Из приглашенных не явился только один – не было на торжественном открытии Первой Встречи Мастеров Ангольской Капоэйры бывшего футболиста Данило Коррейи, выученика местре Пастиньи: тот в свое время очень одобрял его и говорил, что «полумесяц», «благословение», удар головой выходят у него не хуже, чем финты, обводка, пасы и «сухой лист».
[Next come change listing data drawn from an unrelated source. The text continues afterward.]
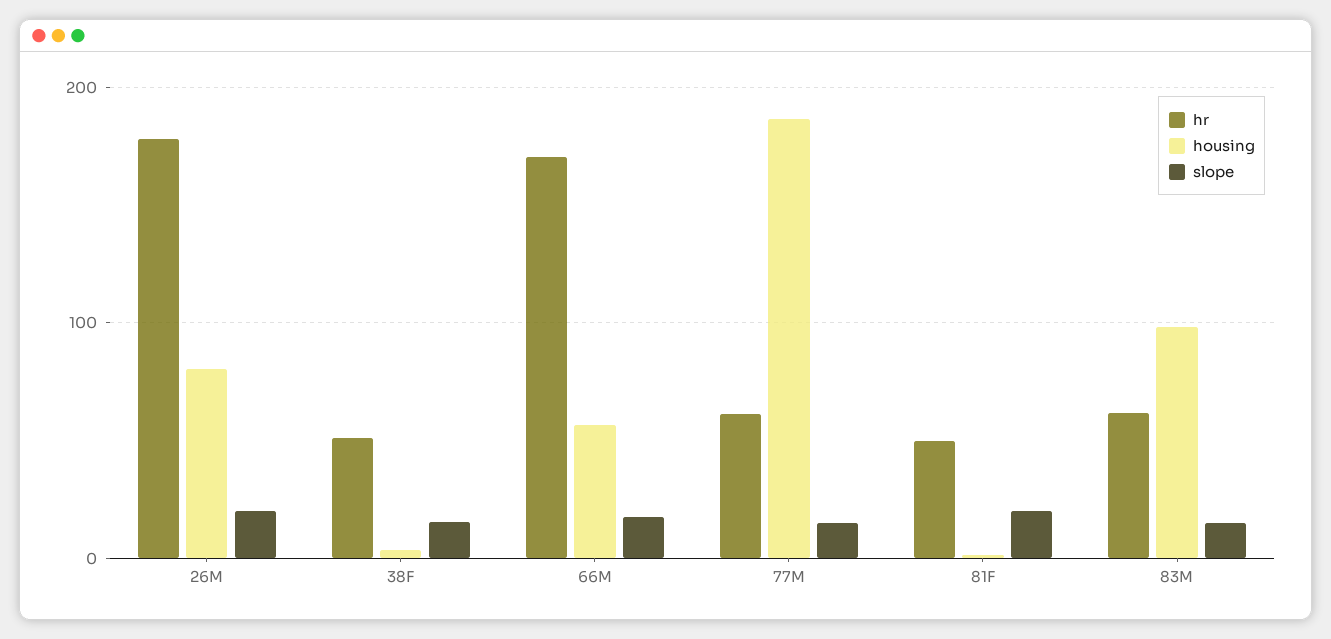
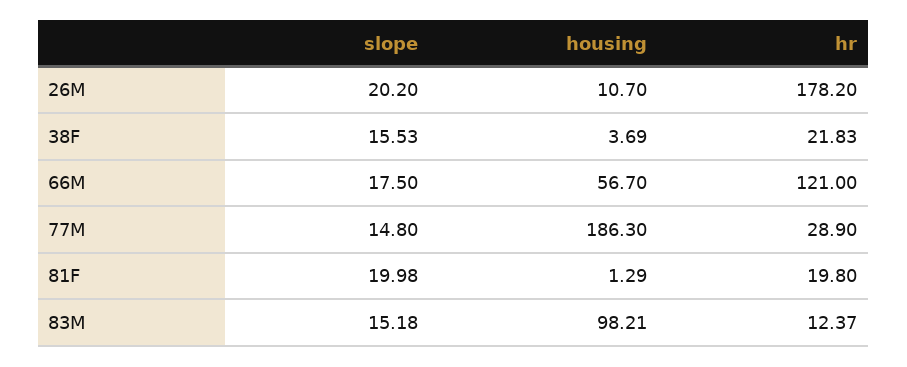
housing, 26M: 80 -> 10.7
hr, 38F: 50 -> 21.83
hr, 66M: 170 -> 121
hr, 77M: 60 -> 28.9
hr, 81F: 50 -> 19.8
hr, 83M: 60 -> 12.37

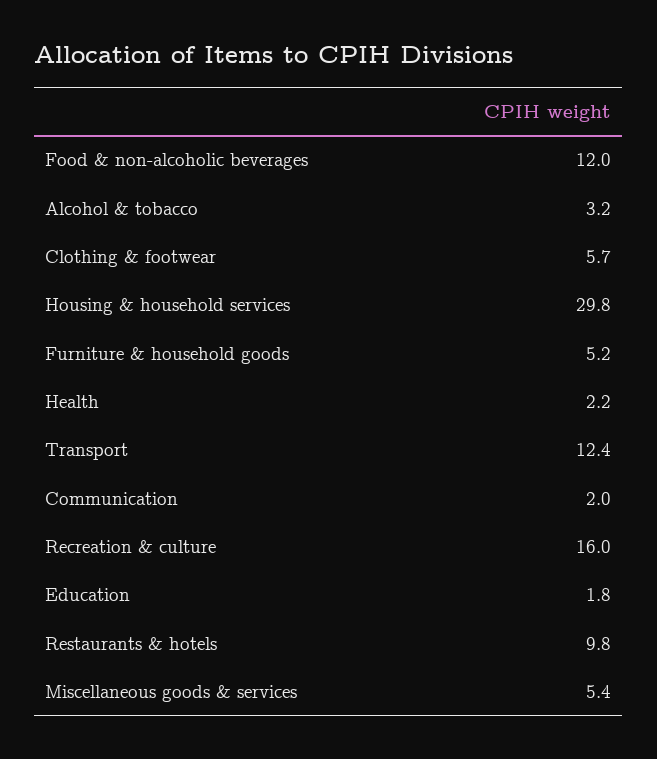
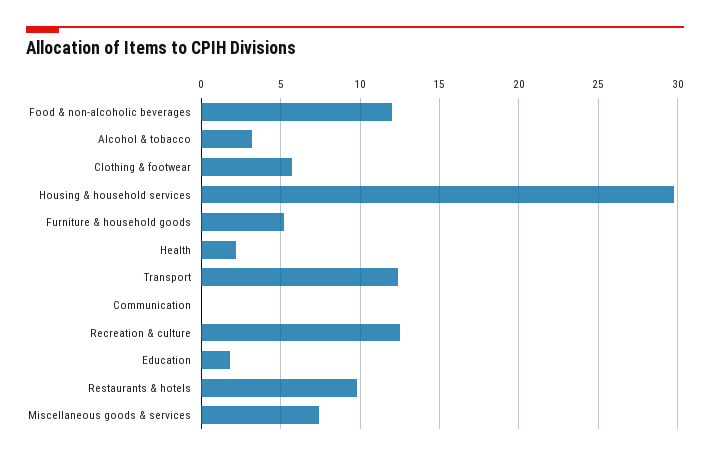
Communication: 2 -> 0
Recreation & culture: 16 -> 12.5
Miscellaneous goods & services: 5.4 -> 7.5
КОДЕКС ЧЕСТИ– Зал был переполнен, общее воодушевление росло, телехроникеры уже сняли открытие для вечернего выпуска новостей, а кинохроникер Сири со своей съемочной группой, состоявшей из его жены, фиксировал на пленке самые невероятные падения и броски.

Раздались рукоплескания в честь особо замысловатого выверта Кудряша, когда в дверях появился Миро: как будто это его встретили аплодисментами. Что ж, ничего удивительного – он всегда был желанным гостем и в школе, и за столом местре Пастиньи: и он, и Ромелия относились к нему как к родному. Местре для всех своих учеников был второй отец. Если старику надо было куда-нибудь съездить, Миро предоставлял свой «ДКВ» в полное его распоряжение, возил его по всему городу и ничего не брал ни за проезд, ни за бензин. «Сколько вы мне должны, местре? Ничего не должны. Это я вам должен, должен и обязан по гроб жизни».

Итак, Миро вошел в зал, а за ним следом – Алваро. Миро едва справлялся с душившей его яростью. Смолкли рукоплескания в честь Кудряша, а хлопнул в ладоши вновь пришедший, требуя, чтобы все внимательно его выслушали.